SIMPLE SUMMARY: Laurel wilt is a devastating exotic fungal disease that threatens avocado and related members of the laurel family in North America. This disease has killed over 300 million redbay trees and has caused cascading ecological impacts across the landscape. Management strategies, especially in natural forests, are limited. The ambrosia beetles that vector this disease respond strongly to odors produced by the trees, and our research indicates that it is possible to repel the beetles away from trees in a forest setting with the use of verbenone. Other compounds have been identified that can be used to trap the beetles. If used together, these strategies can be used to develop a single “push-pull” system to manage this disease in natural systems where other management strategies are not feasible. ABSTRACT: This review highlights current advances in the management of the redbay ambrosia beetle, Xyleborus glabratus, a primary vector of the pathogenic fungus, Raffaelea lauricola, that causes laurel wilt. Laurel wilt has a detrimental effect on forest ecosystems of southeastern USA, with hundreds of millions of Lauraceae deaths. Currently, preventive measures mostly focus on infected-tree removal to potentially reduce local beetle populations and/or use of preventative fungicide applications in urban trees. Use of semiochemicals may offer an opportunity for the management of X. glabratus.

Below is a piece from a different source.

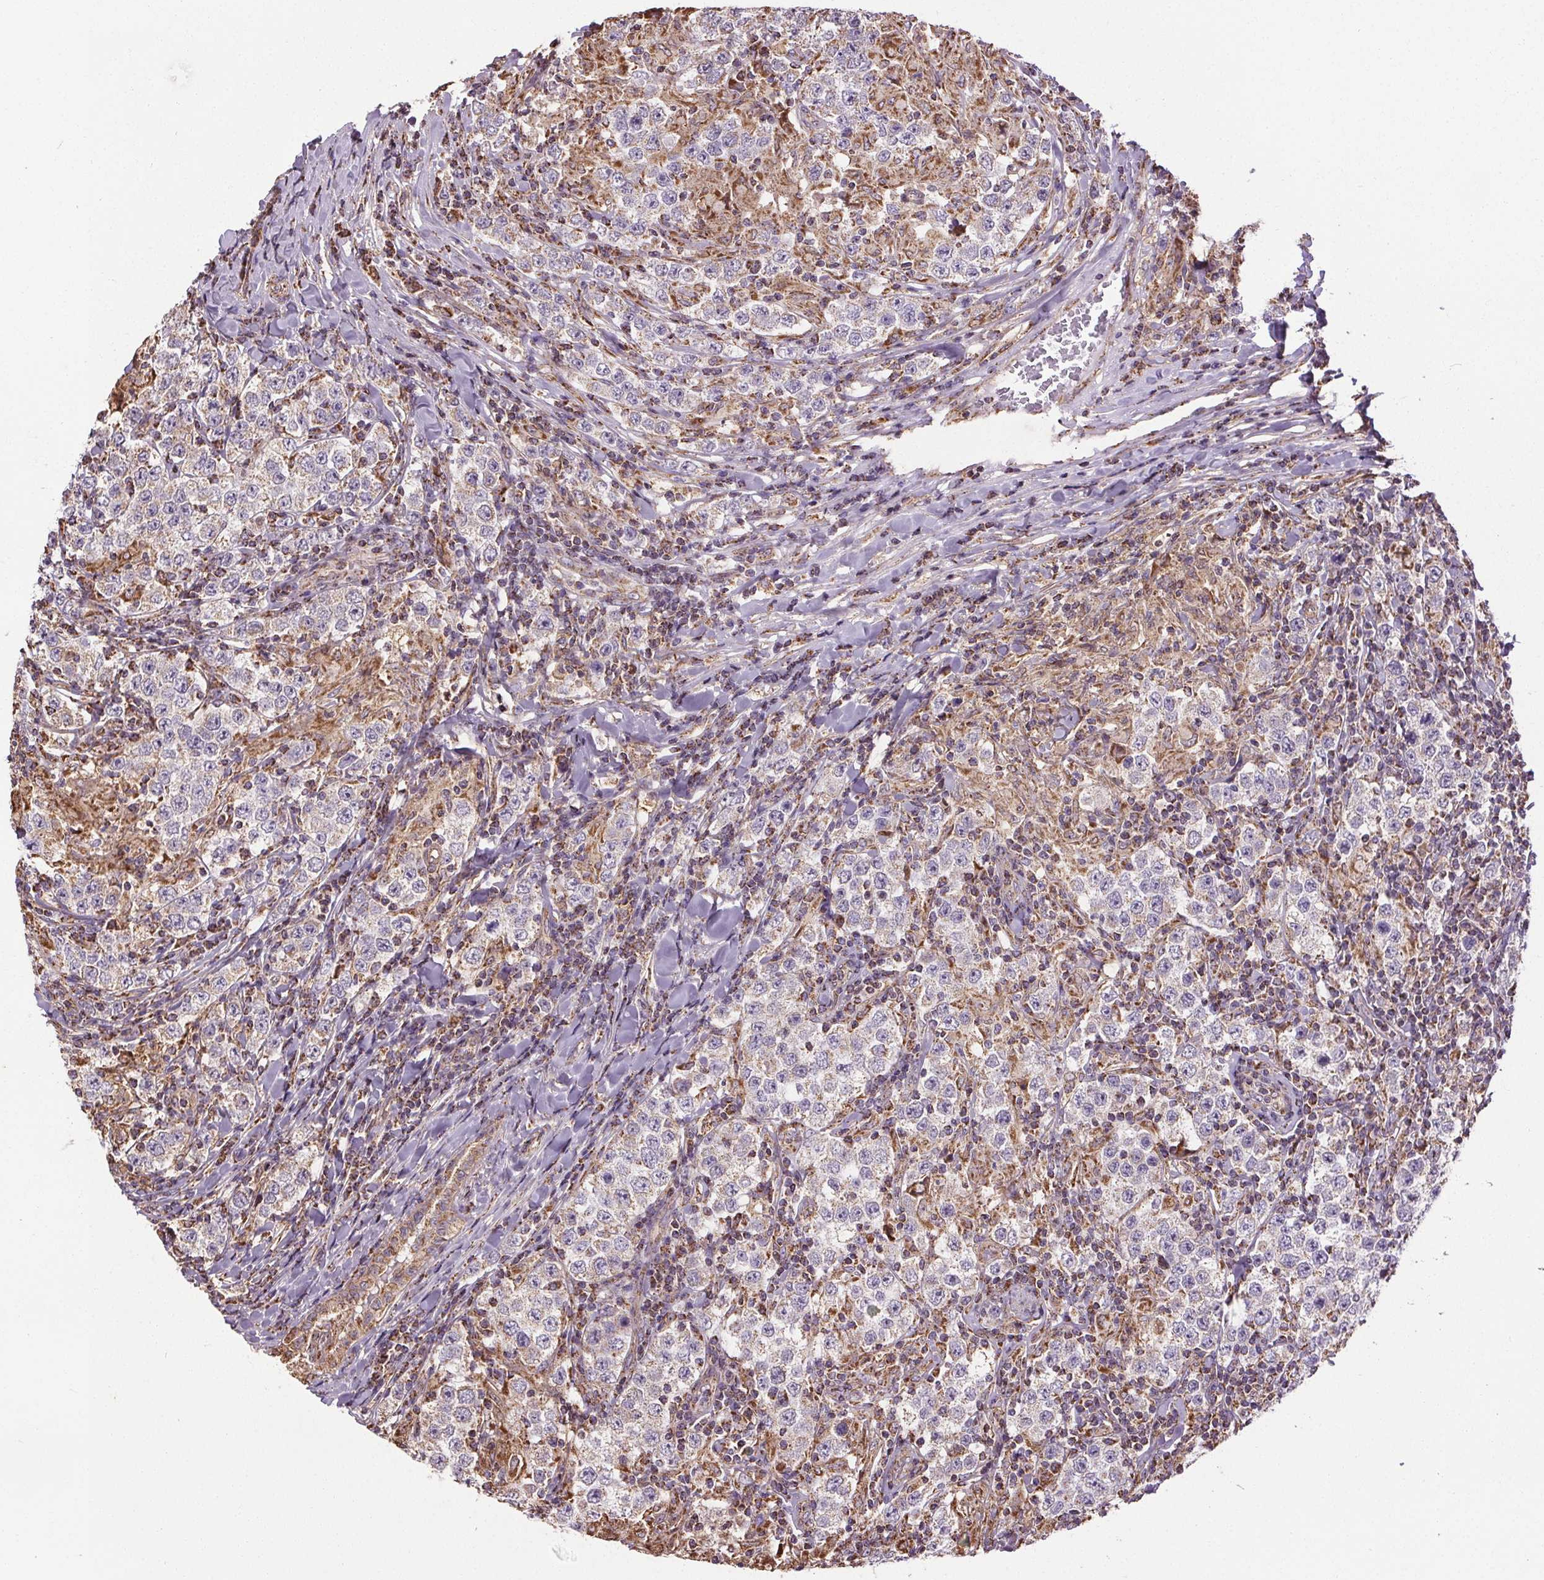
{"staining": {"intensity": "weak", "quantity": "<25%", "location": "cytoplasmic/membranous"}, "tissue": "testis cancer", "cell_type": "Tumor cells", "image_type": "cancer", "snomed": [{"axis": "morphology", "description": "Seminoma, NOS"}, {"axis": "morphology", "description": "Carcinoma, Embryonal, NOS"}, {"axis": "topography", "description": "Testis"}], "caption": "Immunohistochemistry of seminoma (testis) shows no positivity in tumor cells. Brightfield microscopy of immunohistochemistry (IHC) stained with DAB (brown) and hematoxylin (blue), captured at high magnification.", "gene": "ZNF548", "patient": {"sex": "male", "age": 41}}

Research on attractants has led to the development of α-copaene lures that are now the accepted standards for X. glabratus sampling. Research conducted on repellents first included methyl salicylate and verbenone and attained significant reduction in the number of X. glabratus captured on redbay and swamp bay trees treated with verbenone. However, the death rate of trees protected with verbenone, while lower compared to untreated trees, is still high. This work underscores the necessity of developing new control methods, including the integration of repellents and attractants into a single push-pull system.